Dans son message, la VSV a réaffirmé sa détermination à obtenir que tous les présumés responsables de cette affaire répondent de leurs actes devant la justice.
« La Voix des Sans Voix pour les droits de l’homme ainsi que tous les défenseurs des droits humains en RDC et à travers le monde demeurent en attente d’un nouveau procès, celui du lieutenant-général John Numbi et consorts sur l’assassinat dans l’affaire Floribert Chebeya et Fidèle Bazana », a déclaré l’organisation.
Selon la VSV, bien que des avancées aient été enregistrées sous le régime actuel dans le traitement judiciaire de ce dossier, plusieurs zones d’ombre subsistent encore.
L’organisation estime notamment que le principal suspect, présenté comme le général John Numbi, continue de bénéficier d’une situation d’impunité, empêchant ainsi la clôture définitive de cette affaire emblématique de la lutte contre les violations des droits humains en République démocratique du Congo.

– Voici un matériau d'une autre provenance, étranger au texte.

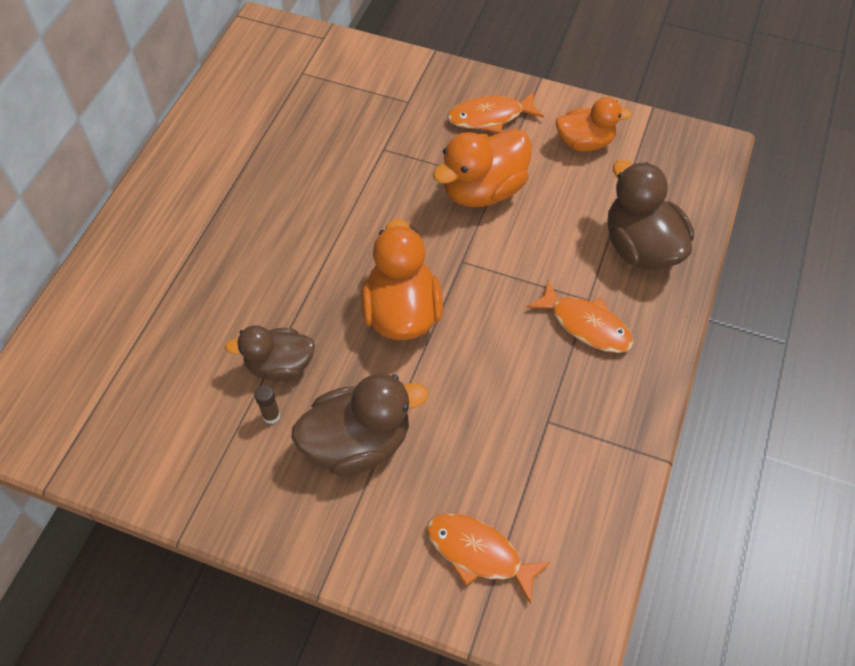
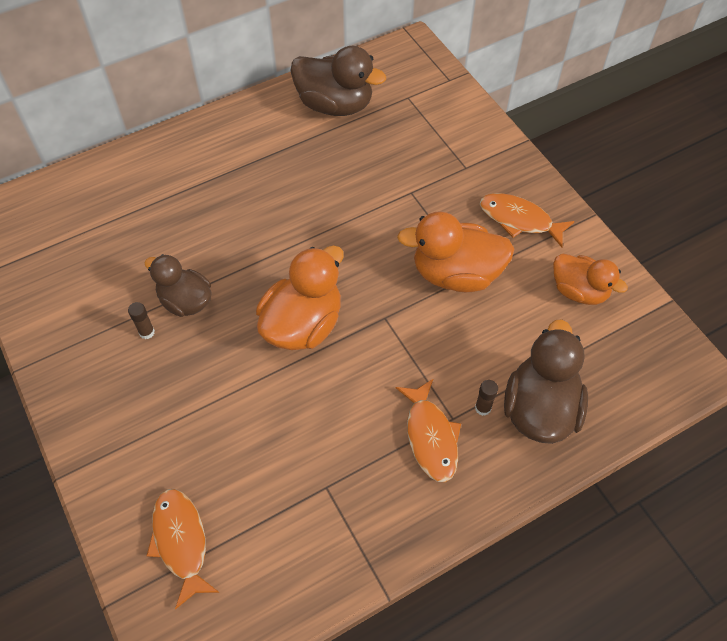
camera: 40 degrees right, 0 degrees up
(358, 443) = (181, 395): brown duck -> brown duck (335, 105)
(601, 276) = (483, 408): none -> brown glue stick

La VSV a également appelé les autorités judiciaires à poursuivre leurs efforts afin que toute la lumière soit faite sur les circonstances de la disparition et de l’assassinat de ces deux militants des droits humains.
Floribert Chebeya, alors directeur exécutif de la VSV, et son chauffeur Fidèle Bazana avaient disparu le 1er juin 2010 après une convocation à l’Inspection générale de la Police nationale congolaise. Le corps de Floribert Chebeya avait été retrouvé le lendemain dans sa voiture à Kinshasa, tandis que Fidèle Bazana demeure porté disparu jusqu’à ce jour.
Seize ans après les faits, cette affaire continue de susciter de nombreuses revendications en faveur de la vérité, de la justice et de la lutte contre l’impunité en RDC.